Glancing about the waiting room at the grim faces and icy stares that returned my little outburst, I again gathered myself. Thankful that I hadn’t been beaten by the appropriately serious owners of sick and injured pets in attendance, the staff assured me that Boomer would be fine once they administered a few hundred dollars worth of…I don’t know…the canine equivalent of lots of black coffee and a talking down I suppose. They would have to keep him for a couple of hours and suggested more gently than I probably deserved that I leave and come pick him up later.

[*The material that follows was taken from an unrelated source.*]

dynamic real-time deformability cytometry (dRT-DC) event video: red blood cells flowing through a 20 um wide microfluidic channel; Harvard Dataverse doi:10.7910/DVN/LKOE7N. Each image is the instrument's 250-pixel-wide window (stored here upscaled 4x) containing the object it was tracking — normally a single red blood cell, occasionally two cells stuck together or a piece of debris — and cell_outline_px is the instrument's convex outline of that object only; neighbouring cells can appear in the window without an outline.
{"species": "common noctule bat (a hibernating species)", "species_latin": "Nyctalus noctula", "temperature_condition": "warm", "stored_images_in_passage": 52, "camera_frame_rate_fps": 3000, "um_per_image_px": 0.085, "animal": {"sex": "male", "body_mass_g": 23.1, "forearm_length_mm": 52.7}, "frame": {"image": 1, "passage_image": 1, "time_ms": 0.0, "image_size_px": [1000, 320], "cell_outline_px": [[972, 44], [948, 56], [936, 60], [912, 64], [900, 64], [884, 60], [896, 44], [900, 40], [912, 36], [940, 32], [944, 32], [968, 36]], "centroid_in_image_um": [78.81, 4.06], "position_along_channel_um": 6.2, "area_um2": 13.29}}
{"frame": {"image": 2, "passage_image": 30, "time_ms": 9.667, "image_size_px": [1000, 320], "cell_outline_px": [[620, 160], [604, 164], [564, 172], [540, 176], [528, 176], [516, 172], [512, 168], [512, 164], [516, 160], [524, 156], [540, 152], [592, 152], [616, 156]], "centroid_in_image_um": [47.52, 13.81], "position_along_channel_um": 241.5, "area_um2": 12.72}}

Pulling back in the driveway and re-entering the house through the side door, another sound immediately greeted me but this time it was one of my teenage sons. “Dad! What’s wrong with Ole!! Looking past them into the living room, I saw Ole rise up and attempt to walk on his two hind legs before falling awkwardly backwards. He attempted this two more times before I could reach him. He then began to warble. Scooping him up, I deposited another very stoned dog onto the front seat of my truck and tore out of the driveway. On the way I thought it would be only polite to call and let the vet staff know that I was visiting again sooner than they expected. When the receptionist picked up the phone, I soberly reflected on my earlier outburst and acted accordingly. Rather than cracking an inappropriately timed joke or saying something to further annoy the hospital staff, I simply held the phone up to Ole and let him explain what was going on.

Perhaps a trip to the doctors office, or his couch, is in my future as well.


8 responses to “Bow… man…

  1. Hey man, just gather up them shrooms and get the oven cranking and you’ve got a killer line of dog biscuits: Bow-WOWS!

  2. I note in passing that this was the first item up in my Reader feed this morning. Right after it, item number two, was this:

  3. That dog wouldn’t make much of a poker player.

  4. You sure the wife and kids aren’t trying to cull the herd a little?

  5. For sure not the wife Andy. She would poison me before the dogs. Maybe the kids. More than likely the neighbors.

  6. I would definitely lean towards thanking blaming the neighbors.

  7. You’ve never met my chocolate-eating, snack stealing toy poodle. He lives on chocolate. I thought he was dead many times, but like Papillon, he abides.
    We could only prevent him from stealing by locking his kennel behind him, because with no place to flee, a Frenchman capitulates. With his kennel locked, he is a good little dog
    (why yes, I do kick ass and have 20yrs in the Army, why do you ask?)